(Data entries)

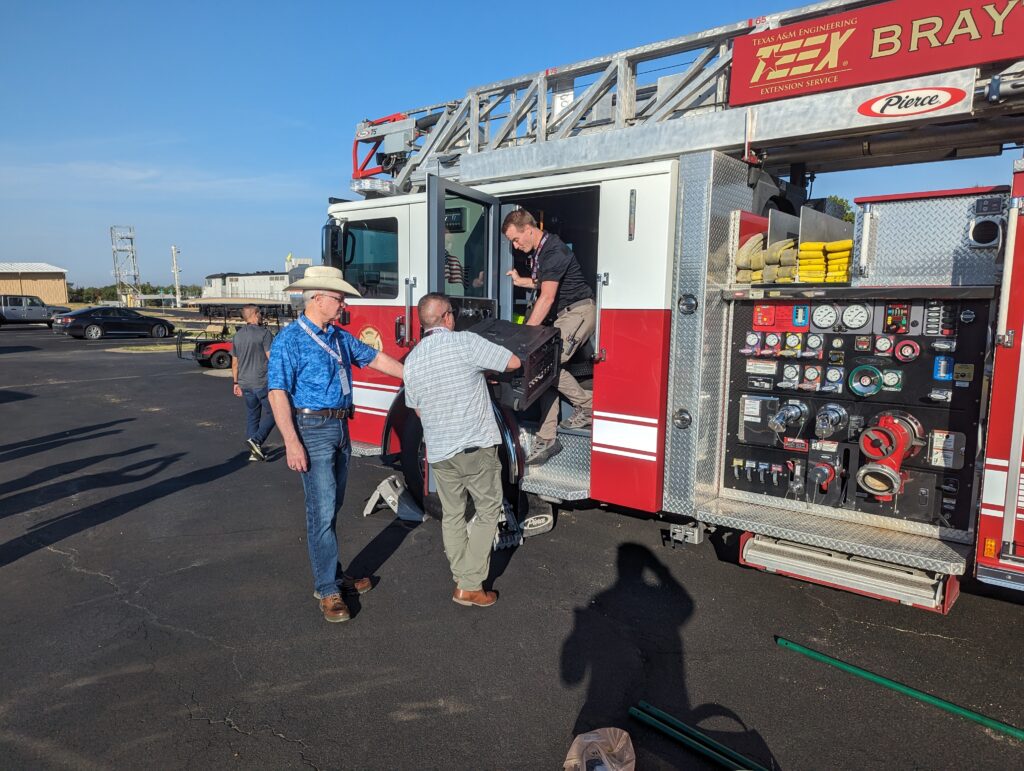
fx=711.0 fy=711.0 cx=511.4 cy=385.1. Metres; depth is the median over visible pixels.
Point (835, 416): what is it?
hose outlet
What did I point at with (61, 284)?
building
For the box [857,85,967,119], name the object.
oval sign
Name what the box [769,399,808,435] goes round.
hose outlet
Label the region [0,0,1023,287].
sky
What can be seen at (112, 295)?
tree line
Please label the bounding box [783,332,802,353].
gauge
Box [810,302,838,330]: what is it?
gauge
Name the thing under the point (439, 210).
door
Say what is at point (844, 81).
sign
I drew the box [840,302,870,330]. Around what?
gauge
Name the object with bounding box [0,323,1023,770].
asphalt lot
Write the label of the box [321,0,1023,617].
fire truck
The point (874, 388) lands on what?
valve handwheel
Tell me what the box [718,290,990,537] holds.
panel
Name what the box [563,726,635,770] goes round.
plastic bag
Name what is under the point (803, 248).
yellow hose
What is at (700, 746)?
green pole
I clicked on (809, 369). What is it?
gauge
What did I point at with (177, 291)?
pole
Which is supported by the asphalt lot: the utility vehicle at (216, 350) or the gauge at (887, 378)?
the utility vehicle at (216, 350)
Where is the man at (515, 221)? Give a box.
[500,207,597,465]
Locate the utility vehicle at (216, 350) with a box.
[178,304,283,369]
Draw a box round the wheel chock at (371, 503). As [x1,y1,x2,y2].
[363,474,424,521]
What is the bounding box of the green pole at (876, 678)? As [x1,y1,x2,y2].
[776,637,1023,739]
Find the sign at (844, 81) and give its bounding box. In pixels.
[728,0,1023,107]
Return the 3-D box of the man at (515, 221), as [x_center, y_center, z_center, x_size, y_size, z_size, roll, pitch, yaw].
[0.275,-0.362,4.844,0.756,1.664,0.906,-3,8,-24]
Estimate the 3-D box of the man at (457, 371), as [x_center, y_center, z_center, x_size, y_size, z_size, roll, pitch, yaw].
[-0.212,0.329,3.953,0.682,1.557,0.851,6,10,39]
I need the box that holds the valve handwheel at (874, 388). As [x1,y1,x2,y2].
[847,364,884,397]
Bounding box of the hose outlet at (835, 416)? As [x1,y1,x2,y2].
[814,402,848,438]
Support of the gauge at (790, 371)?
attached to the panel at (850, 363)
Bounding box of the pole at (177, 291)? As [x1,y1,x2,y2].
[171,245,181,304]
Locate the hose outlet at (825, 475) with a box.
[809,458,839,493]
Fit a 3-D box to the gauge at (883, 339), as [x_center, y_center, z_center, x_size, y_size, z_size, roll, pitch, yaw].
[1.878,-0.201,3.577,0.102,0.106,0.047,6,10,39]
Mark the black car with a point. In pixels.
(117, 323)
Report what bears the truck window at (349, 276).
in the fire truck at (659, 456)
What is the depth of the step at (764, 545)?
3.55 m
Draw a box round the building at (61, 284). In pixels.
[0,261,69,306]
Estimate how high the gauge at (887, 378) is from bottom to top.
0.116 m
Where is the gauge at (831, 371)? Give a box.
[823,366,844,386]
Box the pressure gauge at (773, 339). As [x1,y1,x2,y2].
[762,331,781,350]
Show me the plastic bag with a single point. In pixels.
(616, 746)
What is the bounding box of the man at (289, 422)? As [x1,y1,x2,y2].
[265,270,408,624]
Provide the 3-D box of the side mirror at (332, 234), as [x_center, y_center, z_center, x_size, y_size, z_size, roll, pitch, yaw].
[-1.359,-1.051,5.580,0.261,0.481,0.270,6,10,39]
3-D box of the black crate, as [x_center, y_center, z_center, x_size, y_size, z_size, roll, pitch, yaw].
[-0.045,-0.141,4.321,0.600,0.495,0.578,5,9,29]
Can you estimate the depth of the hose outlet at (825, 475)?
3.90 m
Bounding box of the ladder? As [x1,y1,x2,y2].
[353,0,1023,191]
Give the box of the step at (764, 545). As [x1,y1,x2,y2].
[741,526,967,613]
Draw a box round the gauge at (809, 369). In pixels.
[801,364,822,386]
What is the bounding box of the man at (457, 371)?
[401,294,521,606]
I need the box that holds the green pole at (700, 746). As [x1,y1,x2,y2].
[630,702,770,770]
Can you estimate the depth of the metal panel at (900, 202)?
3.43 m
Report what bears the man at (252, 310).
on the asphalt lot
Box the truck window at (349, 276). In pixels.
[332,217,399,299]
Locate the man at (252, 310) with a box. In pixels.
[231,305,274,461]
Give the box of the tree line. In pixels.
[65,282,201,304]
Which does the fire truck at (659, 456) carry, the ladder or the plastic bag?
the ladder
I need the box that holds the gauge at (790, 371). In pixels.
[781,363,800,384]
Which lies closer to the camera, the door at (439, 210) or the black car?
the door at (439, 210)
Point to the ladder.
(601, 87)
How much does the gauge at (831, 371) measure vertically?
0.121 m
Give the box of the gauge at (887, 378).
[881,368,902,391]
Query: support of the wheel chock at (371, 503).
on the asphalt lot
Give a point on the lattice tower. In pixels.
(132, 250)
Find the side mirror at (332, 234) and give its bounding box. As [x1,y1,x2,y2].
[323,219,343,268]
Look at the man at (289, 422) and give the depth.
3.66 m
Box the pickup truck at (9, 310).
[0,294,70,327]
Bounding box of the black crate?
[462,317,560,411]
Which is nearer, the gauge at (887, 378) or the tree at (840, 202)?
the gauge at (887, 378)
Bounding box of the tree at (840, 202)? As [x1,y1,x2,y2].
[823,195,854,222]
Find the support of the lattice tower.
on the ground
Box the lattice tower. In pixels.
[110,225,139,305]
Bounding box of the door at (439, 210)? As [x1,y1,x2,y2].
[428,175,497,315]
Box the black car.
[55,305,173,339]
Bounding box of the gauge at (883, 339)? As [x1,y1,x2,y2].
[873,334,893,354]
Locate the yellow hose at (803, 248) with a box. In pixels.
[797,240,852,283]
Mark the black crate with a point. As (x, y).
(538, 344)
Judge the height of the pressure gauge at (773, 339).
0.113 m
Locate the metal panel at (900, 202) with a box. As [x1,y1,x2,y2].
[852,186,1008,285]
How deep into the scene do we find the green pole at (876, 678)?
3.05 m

==

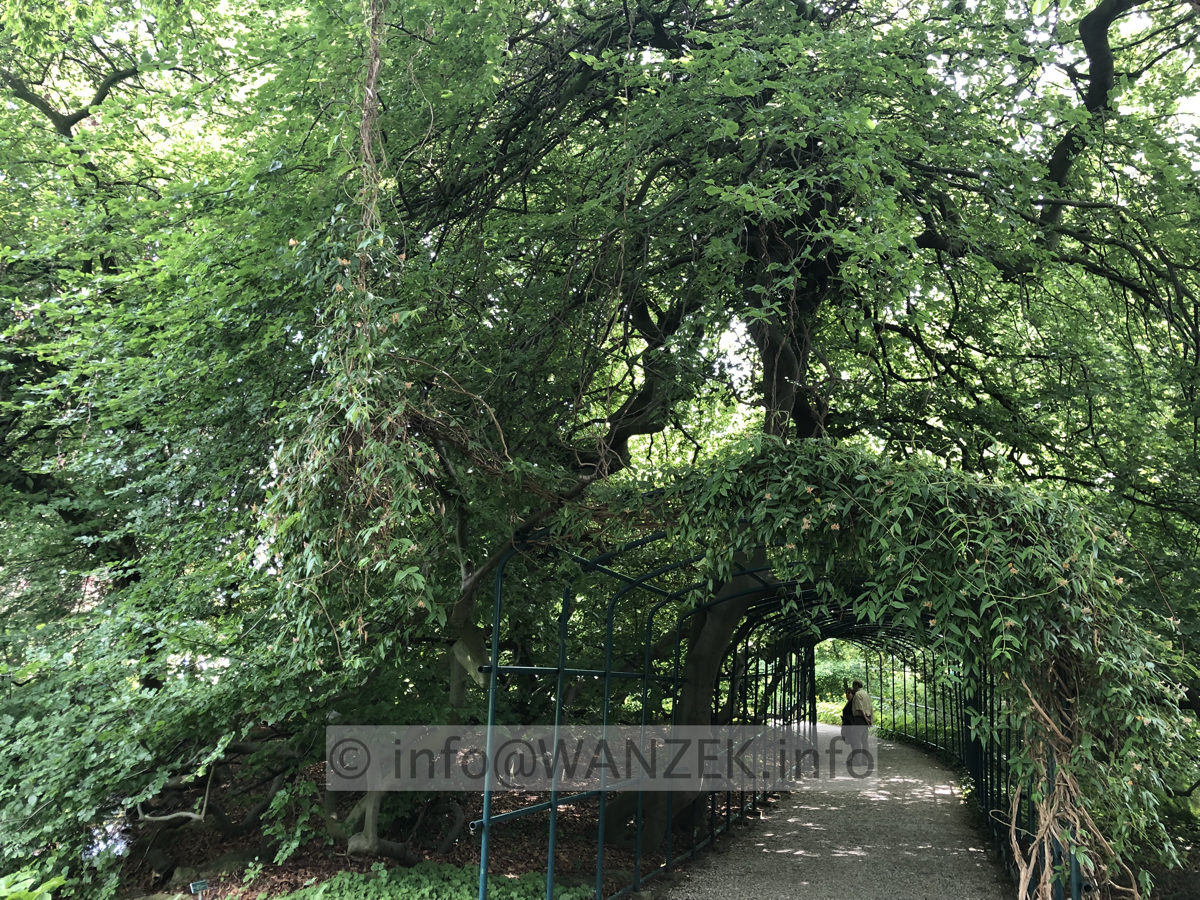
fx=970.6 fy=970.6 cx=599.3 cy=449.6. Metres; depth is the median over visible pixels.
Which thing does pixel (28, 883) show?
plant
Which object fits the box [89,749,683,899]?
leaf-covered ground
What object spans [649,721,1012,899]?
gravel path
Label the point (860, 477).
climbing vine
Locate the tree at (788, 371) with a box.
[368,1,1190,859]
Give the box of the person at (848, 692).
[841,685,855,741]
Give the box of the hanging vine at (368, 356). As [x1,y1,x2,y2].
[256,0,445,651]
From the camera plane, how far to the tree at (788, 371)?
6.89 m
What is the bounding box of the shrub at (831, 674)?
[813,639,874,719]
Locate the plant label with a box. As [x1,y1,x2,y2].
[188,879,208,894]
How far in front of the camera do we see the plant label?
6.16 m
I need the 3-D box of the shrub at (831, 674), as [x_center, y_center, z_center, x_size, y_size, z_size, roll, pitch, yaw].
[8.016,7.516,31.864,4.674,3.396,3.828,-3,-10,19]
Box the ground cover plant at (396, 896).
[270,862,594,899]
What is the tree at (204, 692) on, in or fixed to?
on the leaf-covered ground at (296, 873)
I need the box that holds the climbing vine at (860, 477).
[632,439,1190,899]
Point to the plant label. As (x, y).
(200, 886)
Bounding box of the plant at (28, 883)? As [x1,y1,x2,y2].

- **What you are asked to do**
Which lines of the records above hold the word "Metres"? Copy each of them.

- **Task result**
fx=711.0 fy=711.0 cx=511.4 cy=385.1. Metres; depth is the median over visible pixels.
fx=970.6 fy=970.6 cx=599.3 cy=449.6. Metres; depth is the median over visible pixels.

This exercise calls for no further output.